## Aim of the task
From the records that follow, give the number of lines that include the word "Fetch", with no further words.

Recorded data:
_ _ _ _ _

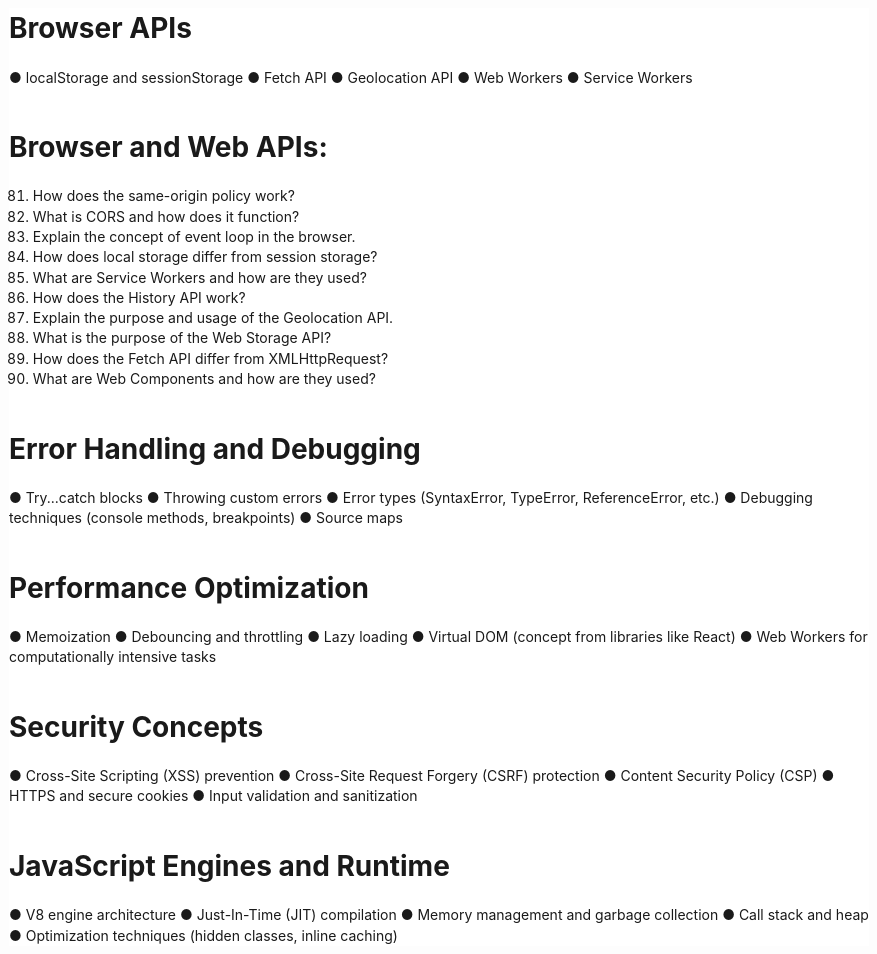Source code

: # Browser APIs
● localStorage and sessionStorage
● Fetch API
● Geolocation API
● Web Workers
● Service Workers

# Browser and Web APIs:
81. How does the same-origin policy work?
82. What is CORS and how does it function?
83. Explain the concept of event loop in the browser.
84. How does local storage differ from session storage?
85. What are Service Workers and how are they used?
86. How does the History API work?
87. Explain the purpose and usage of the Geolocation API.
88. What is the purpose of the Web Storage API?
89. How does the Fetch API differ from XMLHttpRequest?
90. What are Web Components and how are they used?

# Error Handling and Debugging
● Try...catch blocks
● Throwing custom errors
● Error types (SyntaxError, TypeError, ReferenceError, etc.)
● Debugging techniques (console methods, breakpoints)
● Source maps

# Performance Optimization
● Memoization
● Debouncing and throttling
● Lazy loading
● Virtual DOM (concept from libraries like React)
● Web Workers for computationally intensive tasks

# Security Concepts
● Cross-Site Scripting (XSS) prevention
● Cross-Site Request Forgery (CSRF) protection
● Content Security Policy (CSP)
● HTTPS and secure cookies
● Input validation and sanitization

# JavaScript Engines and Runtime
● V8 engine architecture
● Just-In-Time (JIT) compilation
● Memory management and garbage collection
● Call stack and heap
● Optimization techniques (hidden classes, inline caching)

_ _ _ _ _

## Exercise answer
2